Company founder Michael Welge, leader of the Automated Learning Group (ALG), National Center for Supercomputing Applications (NCSA), met Prof. J. Stephen Downie at the University of Illinois in 2002. They came together to collaborate on getting grants to use a data-mining test environment, called Data-to-Knowledge (D2K), to build a framework for music audio analysis and evaluation. The partnership proved successful as Downie and Welge were funded by both the National Science Foundation and the Andrew W. Mellon Foundation to make their vision for harnessing the power of advanced signal processing and machine learning a reality. They named their innovative analytic system, M2K (Music-to-Knowledge) . Over time, Prof. Downie's lab developed M2K into a state-of-the-art, open-source music analysis toolkit, in partnership with Kris West from the University of East Anglia and Sun Microsystem Laboratories.

Meanwhile, future partner, David Tcheng, a member of Welge's ALG team, along with Andreas Ehmann (Electrical Engineering), developed a set of real-time music genre detectors using the M2K toolkit.
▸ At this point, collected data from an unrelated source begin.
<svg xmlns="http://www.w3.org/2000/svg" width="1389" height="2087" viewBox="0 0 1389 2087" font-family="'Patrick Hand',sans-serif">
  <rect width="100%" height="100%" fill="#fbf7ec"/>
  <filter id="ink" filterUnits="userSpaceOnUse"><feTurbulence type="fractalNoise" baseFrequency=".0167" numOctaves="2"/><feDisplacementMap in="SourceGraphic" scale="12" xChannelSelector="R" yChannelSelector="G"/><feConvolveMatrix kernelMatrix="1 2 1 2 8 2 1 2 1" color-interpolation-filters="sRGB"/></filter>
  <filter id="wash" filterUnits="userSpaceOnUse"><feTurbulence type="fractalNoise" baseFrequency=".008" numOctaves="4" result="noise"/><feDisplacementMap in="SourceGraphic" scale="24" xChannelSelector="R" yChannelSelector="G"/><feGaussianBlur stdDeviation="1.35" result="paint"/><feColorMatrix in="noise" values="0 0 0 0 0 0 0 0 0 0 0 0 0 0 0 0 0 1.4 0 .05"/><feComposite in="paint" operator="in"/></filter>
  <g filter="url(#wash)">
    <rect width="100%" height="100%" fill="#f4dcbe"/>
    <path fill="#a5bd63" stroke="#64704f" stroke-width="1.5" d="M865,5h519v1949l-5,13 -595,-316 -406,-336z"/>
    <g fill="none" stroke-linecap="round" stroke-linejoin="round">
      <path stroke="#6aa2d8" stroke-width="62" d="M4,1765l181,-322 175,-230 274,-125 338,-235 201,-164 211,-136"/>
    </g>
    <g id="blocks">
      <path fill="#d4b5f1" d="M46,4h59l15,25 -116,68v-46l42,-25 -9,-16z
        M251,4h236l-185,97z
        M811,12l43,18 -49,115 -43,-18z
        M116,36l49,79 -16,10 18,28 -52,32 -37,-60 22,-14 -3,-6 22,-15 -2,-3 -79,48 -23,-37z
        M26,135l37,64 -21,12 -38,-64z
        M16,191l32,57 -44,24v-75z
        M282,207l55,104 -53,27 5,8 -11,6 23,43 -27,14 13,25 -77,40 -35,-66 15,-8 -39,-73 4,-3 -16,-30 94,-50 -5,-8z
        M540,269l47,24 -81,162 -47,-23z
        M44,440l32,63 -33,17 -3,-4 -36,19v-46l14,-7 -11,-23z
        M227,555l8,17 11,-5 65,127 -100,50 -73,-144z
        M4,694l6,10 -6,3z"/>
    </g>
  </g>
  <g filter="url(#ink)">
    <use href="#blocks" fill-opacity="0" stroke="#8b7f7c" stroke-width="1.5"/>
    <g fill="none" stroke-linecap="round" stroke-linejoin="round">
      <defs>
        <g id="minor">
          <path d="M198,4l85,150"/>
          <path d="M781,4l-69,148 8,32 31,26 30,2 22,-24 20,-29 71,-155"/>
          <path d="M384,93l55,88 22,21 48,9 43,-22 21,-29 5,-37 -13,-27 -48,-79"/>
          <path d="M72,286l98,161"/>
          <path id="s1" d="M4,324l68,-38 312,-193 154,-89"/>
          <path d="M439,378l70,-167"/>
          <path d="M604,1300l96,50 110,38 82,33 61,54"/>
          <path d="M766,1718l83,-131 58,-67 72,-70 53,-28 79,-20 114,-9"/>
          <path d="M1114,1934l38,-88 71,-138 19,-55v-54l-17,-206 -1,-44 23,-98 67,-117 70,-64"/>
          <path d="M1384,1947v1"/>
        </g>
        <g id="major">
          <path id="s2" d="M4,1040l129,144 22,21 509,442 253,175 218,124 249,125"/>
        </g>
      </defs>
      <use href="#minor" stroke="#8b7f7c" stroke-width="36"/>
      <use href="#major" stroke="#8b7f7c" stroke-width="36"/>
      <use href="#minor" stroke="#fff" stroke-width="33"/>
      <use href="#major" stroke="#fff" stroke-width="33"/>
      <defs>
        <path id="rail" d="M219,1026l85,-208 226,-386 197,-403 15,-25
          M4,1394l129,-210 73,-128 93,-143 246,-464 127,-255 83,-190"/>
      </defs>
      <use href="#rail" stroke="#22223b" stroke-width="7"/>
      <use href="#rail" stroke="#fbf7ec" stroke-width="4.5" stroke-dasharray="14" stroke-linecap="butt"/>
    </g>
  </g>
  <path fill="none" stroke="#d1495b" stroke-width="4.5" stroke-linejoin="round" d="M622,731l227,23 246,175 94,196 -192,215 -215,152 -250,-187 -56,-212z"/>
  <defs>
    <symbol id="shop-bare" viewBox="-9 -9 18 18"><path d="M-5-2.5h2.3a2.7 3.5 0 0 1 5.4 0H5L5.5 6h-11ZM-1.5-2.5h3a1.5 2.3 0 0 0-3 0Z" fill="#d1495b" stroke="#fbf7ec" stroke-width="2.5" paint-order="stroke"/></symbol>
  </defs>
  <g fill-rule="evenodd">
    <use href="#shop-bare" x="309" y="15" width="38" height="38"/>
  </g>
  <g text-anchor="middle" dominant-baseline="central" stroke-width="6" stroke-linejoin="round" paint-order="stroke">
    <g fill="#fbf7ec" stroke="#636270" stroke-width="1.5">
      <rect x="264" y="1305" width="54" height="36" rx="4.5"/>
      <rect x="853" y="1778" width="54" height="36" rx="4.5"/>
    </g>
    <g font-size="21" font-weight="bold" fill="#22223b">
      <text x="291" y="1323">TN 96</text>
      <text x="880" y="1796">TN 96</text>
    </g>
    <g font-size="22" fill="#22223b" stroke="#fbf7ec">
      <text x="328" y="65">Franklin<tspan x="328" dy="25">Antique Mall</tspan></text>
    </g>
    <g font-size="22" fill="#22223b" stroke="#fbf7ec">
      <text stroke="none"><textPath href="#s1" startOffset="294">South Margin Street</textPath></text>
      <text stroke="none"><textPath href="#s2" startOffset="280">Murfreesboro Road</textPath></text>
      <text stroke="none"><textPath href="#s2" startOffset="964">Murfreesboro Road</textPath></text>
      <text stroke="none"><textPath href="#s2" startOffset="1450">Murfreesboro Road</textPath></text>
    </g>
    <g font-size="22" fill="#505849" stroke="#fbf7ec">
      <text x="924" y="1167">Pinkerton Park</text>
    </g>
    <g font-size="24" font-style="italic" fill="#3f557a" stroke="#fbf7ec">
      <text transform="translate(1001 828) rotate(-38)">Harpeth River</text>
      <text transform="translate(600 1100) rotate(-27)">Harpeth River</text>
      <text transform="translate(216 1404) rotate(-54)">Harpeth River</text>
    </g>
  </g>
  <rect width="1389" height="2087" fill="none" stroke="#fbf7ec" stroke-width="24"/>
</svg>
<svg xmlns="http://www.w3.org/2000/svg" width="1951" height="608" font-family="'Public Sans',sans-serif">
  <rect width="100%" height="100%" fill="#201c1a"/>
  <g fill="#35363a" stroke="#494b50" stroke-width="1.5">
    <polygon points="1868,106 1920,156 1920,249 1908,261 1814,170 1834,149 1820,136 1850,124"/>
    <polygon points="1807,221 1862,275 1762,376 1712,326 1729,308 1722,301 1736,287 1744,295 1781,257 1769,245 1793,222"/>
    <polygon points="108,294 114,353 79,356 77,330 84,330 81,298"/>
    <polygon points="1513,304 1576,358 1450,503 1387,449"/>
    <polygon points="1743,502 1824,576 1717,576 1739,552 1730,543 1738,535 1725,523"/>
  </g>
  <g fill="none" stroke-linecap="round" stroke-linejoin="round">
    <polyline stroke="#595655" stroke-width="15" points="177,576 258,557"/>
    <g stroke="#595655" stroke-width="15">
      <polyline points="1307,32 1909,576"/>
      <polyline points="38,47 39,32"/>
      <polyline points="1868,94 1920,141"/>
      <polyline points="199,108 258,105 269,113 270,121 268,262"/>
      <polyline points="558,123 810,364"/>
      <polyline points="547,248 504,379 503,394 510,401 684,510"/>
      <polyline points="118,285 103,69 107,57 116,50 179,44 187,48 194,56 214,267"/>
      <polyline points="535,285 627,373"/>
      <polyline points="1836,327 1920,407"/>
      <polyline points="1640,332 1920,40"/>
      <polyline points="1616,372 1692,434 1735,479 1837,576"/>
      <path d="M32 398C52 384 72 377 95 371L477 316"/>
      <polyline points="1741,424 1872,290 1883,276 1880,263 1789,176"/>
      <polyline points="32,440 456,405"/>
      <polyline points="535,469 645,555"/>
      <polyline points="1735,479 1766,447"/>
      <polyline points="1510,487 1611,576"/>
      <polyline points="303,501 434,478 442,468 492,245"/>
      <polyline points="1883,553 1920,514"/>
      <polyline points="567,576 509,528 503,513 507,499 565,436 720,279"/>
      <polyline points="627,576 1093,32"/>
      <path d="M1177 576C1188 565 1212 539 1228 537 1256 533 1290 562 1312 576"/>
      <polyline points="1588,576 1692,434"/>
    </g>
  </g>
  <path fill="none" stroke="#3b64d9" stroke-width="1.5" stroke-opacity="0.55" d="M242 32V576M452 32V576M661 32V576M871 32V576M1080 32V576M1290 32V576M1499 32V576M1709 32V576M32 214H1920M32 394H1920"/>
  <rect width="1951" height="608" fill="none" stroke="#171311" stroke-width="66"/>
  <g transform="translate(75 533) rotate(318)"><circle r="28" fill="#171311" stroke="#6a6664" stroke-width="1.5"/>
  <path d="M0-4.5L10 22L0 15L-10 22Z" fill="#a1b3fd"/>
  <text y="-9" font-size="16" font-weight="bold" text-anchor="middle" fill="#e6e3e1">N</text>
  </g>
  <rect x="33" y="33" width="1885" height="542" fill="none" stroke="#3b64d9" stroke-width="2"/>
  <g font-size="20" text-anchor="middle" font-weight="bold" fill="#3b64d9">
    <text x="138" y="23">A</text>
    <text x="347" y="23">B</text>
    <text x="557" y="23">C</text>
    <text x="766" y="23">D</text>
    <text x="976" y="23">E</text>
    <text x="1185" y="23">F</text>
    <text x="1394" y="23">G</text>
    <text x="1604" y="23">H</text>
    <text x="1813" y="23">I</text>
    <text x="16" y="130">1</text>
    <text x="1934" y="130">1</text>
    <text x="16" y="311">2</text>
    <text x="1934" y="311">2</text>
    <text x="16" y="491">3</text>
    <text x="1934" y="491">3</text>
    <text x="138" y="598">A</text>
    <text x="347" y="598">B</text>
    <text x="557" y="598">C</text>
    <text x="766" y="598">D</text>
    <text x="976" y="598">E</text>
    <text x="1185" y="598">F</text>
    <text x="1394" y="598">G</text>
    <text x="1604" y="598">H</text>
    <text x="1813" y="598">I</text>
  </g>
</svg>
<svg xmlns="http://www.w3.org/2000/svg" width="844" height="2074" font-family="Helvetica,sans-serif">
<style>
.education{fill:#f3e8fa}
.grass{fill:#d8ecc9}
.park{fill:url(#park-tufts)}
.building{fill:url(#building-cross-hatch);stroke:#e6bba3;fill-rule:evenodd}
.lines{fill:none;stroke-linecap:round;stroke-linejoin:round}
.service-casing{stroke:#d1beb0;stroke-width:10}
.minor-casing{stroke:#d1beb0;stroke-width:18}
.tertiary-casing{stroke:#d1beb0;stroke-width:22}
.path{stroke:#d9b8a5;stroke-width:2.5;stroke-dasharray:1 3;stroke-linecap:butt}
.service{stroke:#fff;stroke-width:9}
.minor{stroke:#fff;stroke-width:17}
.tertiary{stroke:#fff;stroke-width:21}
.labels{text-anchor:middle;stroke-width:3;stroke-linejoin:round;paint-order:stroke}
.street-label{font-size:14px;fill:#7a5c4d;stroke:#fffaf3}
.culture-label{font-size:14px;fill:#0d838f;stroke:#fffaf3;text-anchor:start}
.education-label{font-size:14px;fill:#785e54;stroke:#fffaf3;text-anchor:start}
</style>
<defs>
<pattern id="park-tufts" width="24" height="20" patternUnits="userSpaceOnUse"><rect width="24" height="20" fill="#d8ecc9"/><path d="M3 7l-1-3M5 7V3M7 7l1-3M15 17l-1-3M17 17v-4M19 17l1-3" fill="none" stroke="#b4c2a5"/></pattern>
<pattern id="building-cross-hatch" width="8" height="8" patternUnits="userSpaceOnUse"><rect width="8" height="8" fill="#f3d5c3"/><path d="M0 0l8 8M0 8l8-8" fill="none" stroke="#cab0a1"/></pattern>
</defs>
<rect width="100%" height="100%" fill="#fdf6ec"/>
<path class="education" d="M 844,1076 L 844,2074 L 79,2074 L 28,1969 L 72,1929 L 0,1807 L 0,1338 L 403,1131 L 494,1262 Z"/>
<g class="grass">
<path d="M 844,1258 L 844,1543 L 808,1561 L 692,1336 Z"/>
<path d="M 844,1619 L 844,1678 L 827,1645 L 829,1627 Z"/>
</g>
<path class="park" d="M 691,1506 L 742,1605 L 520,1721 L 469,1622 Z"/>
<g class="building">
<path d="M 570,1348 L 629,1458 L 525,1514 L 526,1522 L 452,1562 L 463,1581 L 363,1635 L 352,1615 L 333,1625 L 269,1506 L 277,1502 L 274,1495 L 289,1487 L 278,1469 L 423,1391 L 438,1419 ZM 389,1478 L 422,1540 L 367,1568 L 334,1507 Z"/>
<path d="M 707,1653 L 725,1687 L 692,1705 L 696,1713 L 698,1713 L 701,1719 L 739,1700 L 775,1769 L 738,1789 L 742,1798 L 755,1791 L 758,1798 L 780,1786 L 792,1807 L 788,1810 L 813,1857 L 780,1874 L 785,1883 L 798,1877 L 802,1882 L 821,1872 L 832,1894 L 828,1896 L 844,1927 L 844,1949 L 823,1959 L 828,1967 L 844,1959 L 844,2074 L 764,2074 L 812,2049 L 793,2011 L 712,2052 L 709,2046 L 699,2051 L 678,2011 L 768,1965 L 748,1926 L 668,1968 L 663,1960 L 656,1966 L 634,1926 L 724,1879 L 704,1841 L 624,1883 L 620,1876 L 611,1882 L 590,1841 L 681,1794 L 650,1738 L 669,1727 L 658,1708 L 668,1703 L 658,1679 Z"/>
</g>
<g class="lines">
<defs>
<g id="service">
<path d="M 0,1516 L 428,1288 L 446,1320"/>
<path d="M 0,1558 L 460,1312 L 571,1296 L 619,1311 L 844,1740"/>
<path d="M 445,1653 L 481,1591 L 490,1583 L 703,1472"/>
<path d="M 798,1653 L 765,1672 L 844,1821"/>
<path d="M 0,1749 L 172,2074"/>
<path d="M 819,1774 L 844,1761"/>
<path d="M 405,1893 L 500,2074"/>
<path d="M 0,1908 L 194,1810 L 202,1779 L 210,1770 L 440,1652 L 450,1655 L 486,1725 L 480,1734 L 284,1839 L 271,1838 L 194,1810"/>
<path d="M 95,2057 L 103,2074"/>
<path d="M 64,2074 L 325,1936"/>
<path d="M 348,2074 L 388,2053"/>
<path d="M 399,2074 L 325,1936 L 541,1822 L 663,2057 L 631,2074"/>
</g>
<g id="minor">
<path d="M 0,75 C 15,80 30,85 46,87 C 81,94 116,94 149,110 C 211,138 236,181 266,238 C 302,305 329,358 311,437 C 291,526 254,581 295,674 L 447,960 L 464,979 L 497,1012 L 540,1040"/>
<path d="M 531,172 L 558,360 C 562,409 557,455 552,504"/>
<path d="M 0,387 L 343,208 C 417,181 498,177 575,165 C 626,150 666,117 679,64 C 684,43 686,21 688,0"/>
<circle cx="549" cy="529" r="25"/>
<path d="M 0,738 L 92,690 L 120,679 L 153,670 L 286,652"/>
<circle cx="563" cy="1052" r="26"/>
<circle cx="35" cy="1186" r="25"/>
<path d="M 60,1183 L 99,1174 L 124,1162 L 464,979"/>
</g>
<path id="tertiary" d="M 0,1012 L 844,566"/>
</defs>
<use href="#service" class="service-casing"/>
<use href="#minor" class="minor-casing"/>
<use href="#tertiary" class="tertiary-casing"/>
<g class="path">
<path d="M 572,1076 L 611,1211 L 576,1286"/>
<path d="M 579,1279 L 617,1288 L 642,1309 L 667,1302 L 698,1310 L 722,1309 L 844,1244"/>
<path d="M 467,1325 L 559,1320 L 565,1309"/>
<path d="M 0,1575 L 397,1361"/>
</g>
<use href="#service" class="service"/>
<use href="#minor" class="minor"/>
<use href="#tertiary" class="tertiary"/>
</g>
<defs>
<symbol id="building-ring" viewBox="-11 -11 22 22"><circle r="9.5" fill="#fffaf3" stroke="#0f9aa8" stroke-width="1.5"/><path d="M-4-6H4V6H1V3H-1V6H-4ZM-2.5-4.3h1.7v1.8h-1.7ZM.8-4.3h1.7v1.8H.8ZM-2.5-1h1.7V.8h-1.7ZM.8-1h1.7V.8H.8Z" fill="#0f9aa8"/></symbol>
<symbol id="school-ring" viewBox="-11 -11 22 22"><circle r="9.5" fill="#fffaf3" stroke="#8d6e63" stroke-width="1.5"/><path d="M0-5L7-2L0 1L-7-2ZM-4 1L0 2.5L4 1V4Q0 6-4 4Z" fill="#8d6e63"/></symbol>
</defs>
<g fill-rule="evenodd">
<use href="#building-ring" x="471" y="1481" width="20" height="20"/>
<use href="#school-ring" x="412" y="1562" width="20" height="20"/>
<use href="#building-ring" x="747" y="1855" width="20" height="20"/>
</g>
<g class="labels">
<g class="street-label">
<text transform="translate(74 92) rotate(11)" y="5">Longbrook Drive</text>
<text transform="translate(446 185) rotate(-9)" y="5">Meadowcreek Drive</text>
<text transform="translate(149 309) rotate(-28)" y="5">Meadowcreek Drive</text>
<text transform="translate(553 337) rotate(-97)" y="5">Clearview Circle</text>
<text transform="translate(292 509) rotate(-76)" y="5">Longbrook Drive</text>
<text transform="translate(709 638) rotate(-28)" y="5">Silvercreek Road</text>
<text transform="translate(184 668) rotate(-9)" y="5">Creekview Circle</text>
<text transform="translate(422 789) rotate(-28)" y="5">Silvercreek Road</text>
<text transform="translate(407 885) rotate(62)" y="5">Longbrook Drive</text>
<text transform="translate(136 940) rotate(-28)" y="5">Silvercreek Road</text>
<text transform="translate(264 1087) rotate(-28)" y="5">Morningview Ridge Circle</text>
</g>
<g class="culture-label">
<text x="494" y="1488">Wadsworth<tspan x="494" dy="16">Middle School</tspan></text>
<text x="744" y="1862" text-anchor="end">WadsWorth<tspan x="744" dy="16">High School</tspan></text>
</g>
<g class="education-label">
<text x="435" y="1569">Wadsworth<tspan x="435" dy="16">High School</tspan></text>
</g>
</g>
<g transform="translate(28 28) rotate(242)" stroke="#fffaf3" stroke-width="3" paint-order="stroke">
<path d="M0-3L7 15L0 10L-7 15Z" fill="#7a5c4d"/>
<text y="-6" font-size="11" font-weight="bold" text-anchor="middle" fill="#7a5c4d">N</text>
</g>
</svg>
Andreas, a digital signal processing expert, developed the set of audio feature extractors, and David, a machine learning expert, developed a sophisticated variant of a fast decision tree learning algorithm to create their remarkeably accurate genre prediction models. Their system was affectionately named "Blinkie Thing" because of how the multicolored bars rose and fell to the music as it predicted the genres of the incoming music. "Blinkie Thing" was demoed several times at various academic conferences before Rob Schultz, Managing Partner of Illinois Ventures (www.illinoisventures.com) became aware of this exciting new technology. Schultz was inspired by the success and capabilities of M2K, began exploring the possibility of Illinois Ventures investing seed funding in a start-up. Illinois Ventures had previously invested in another data-mining company, River Glass, and recognized that Music and Media would be an excellent vertical market for specialized data-mining techniques.

Strongly encouraged by Welge (who knew Schultz), David Tcheng used months of accumulated vacation days to take a sabbatical to develop One Llama's first set of prototype music classification and recommendation systems. These prototypes were impressive enough to assemble a team and secure the first round of seed funding from Illinois Ventures. A founders team of top flight computer scientists and engineers were recruited from among the University community and they went to work, building both acoustic analysis and unique collaborative filtering platforms based the latest state-of-the-art advancements in audio analysis and machine learning. The result was one of the first, truly effective music similarity search and recommendation systems which was launched to the public about 11 months later in 2006.

The name One Llama comes from Rob Schultz and David Tcheng whose office windows overlooked the experimental farms at the University of Illinois. At the experimental farms was a flock of sheep (with orange and blue markings) that was guarded by a solitary llama. The llama was sociable and liked to pose with people for pictures!